DREYZL, LEAH (second half of 18th century), composer of tkhines (Yiddish prayers). Dreyzl lived in Stanislav, Poland, and came from a distinguished family. Her great-grandfather was Ḥakham Ẓevi *Ashkenazi (1660–1718) and several of her male relatives were rabbis and scholars. Leah Dreyzl married Rabbi Aryeh Leib Auerbach, who became the rabbi at Stanislav and was closely associated with the burgeoning Ḥasidic movement. He was believed to be an intimate of the Baal Shem Tov.
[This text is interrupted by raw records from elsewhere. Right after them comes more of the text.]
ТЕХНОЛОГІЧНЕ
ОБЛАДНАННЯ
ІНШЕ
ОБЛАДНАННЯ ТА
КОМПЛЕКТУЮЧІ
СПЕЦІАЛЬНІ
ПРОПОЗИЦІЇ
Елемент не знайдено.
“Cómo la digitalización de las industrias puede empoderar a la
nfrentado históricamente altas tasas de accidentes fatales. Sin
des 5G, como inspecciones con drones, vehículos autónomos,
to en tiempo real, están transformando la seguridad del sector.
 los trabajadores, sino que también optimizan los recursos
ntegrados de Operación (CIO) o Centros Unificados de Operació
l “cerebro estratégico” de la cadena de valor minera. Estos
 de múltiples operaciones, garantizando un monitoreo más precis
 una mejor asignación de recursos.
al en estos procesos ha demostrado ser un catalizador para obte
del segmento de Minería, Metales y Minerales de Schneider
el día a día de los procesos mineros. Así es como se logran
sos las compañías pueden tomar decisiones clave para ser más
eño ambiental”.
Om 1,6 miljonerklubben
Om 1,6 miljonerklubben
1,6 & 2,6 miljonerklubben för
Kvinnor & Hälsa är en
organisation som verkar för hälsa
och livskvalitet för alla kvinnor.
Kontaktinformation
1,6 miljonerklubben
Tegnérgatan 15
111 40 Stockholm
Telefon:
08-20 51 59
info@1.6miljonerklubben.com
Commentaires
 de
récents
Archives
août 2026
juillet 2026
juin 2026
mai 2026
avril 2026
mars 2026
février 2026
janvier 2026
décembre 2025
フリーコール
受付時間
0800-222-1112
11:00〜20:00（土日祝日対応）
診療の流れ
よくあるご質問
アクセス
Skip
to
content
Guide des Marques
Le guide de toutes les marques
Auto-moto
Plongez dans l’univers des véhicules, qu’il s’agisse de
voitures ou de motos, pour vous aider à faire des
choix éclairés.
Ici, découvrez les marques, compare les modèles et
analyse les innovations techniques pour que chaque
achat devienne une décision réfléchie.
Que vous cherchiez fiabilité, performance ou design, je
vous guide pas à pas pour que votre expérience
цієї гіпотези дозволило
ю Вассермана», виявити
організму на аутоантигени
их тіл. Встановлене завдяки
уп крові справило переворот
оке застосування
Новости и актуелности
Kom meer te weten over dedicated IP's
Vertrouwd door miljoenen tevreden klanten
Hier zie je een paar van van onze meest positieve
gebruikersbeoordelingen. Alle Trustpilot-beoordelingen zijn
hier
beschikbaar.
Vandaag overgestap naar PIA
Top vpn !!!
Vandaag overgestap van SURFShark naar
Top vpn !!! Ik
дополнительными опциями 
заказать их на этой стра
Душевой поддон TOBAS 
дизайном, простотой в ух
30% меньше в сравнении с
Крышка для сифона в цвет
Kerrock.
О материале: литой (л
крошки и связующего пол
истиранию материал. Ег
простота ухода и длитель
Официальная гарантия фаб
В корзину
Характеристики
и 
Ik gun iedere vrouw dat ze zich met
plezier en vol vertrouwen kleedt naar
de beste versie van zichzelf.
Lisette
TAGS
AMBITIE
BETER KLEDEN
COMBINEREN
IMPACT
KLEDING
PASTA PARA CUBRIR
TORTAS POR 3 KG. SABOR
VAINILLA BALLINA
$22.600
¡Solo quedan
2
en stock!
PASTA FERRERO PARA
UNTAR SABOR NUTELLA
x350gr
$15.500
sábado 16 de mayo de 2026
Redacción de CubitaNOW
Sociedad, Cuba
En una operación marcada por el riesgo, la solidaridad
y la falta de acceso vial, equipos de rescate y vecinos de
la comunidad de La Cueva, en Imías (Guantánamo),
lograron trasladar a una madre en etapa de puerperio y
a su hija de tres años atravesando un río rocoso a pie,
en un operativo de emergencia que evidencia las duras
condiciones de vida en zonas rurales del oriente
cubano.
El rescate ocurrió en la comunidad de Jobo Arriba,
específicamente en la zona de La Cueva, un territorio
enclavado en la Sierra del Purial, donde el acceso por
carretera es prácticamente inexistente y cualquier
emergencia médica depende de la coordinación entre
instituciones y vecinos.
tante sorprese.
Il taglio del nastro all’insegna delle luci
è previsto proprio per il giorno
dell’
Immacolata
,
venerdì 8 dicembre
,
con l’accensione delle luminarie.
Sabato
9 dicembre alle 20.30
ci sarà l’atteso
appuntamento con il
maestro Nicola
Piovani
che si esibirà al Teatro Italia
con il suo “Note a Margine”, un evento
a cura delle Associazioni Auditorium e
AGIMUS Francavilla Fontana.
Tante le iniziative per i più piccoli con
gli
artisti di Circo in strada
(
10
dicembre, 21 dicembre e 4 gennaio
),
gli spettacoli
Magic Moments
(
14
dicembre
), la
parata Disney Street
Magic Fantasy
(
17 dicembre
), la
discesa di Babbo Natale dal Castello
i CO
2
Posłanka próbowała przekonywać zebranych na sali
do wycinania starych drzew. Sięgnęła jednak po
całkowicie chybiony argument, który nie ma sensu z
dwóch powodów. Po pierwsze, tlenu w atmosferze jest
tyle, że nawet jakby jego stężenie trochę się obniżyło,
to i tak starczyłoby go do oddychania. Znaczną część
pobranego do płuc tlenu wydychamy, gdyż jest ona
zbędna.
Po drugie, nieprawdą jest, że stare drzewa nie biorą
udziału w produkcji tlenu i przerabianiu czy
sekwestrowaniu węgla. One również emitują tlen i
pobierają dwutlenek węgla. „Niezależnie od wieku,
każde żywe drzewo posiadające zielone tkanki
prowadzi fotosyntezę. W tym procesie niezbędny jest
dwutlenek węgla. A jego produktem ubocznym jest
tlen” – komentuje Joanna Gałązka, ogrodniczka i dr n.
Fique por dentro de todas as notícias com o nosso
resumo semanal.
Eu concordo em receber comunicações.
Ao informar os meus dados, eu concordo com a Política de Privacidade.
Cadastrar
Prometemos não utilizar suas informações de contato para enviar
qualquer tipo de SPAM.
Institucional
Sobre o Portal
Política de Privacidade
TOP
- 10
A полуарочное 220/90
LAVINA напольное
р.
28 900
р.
It is clear from her own writings that Leah Dreyzl was educated. The two tkhines she is known to have written are filled with biblical references and lines from the prayer book, and are permeated with mystical overtones. They were published posthumously, probably during the 19th century, and were named (by the publisher) "Tkhine es rotsn" ("Tkhine of a Time of [Divine] Favor") and "Tkhine Sha'arei Teshuvah" ("Tkhine of the Gates of Repentance"). An introduction to the published edition credits "Mistress Hena…widow of the departed…Rabbi David Tsvi," with passing down these writings "from her mother-in-law, the righteous, pious, renowned rabbi's wife, Mistress Leah Dreyzel." Both of these poems, written for the penitential month of Elul, easily lend themselves to oral recitation. This has led literary analysts to conclude that Leah Dreyzl was a firzogerin in the Stanislav synagogue, leading the women's congregation in prayer.
E. Taitz, S. Henry, and C. Tallan, The JPS Guide to Jewish Women: 600 B.C.E. – 1900 C.E. (2003), 143; C. Weissler, Voices of the Matriarchs: Listening to the Prayers of Early Modern Jewish Women (1998), 26–28.